There are two approaches1:

  • fixed where the drift signal is generated every t_0 samples. - random corresponds to a pseudo-random drift detection strategy.


  • trigger_method (str) – defaults to fixed

    The trigger method to use.
    * fixed
    * random

  • t_0 (int) – defaults to 300

    Reference point to define triggers.

  • w (int) – defaults to 0

    Auxiliary parameter whose purpose is twofold:
    - if trigger_method="fixed", the periodic drift signals will only start after an initial warm-up period randomly defined between [0, w]. Useful to avoid that all ensemble members are reset at the same time when periodic triggers are used as the adaptation strategy.
    - if trigger_method="random", w defines the probability bounds of triggering a drift. The chance of triggering a drift is \(0.5\) after observing t_0 instances and becomes \(1\) after monitoring t_0 + w / 2 instances. A sigmoid function is used to produce values between [0, 1] that are used as the reset probabilities.

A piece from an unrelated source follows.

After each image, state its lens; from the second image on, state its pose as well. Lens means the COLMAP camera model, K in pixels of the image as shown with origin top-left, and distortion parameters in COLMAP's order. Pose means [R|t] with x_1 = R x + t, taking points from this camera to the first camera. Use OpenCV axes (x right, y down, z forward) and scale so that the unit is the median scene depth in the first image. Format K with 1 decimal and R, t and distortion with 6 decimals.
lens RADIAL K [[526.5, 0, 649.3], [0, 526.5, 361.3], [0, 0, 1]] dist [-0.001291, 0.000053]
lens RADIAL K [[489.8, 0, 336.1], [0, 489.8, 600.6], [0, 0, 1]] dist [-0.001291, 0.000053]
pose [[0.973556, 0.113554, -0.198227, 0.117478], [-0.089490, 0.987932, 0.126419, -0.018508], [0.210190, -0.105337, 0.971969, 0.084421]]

  • dynamic_cloning (bool) – defaults to False

    Whether to change the seed and w values each time clone() is called.

  • seed (int) – defaults to None

    Random seed for reproducibility.


  • drift_detected

    Whether or not a drift is detected following the last update.


>>> import random
>>> from river import drift

>>> rng = random.Random(42)

The observed values will not affect the periodic triggers.

>>> data = [rng.gauss(0, 1) for _ in range(1000)]

Let's start with the fixed drift signals:

>>> ptrigger = DummyDriftDetector(t_0=500, seed=42)
>>> for i, v in enumerate(data):
...     _ = ptrigger.update(v)
...     if ptrigger.drift_detected:
...         print(f"Drift detected at instance {i}.")
Drift detected at instance 499.
Drift detected at instance 999.

Now, the random drift signals:

>>> rtrigger = DummyDriftDetector(
...     trigger_method="random",
...     t_0=500,
...     w=100,
...     dynamic_cloning=True,
...     seed=42
... )
>>> for i, v in enumerate(data):
...     _ = rtrigger.update(v)
...     if rtrigger.drift_detected:
...         print(f"Drift detected at instance {i}.")
Drift detected at instance 368.
Drift detected at instance 817.

Remember to set a w > 0 value if random triggers are used:

>>> try:
...     DummyDriftDetector(trigger_method="random")
... except ValueError as ve:
...     print(ve)
The 'w' value must be greater than zero when 'trigger_method' is 'random'.

Since we set dynamic_cloning to True, a clone of the periodic trigger will have its internal paramenters changed:

>>> rtrigger = rtrigger.clone()
>>> for i, v in enumerate(data):
...     _ = rtrigger.update(v)
...     if rtrigger.drift_detected:
...         print(f"Drift detected at instance {i}.")
Drift detected at instance 429.
Drift detected at instance 728.



Update the detector with a single data point.


  • x (numbers.Number)


DriftDetector: self


When used in ensembles, a naive implementation of periodic drift signals would make all ensemble members reset at the same time. To avoid that, the dynamic_cloning parameter can be set to True. In this case, every time the clone method of this detector is called in an ensemble a new seed is defined. If dynamic_cloning=True and trigger_method="fixed", a new w between [0, t_0] will also be created for the new cloned instance.


  1. Heitor Gomes, Jacob Montiel, Saulo Martiello Mastelini, Bernhard Pfahringer, and Albert Bifet. On Ensemble Techniques for Data Stream Regression. IJCNN'20. International Joint Conference on Neural Networks. 2020.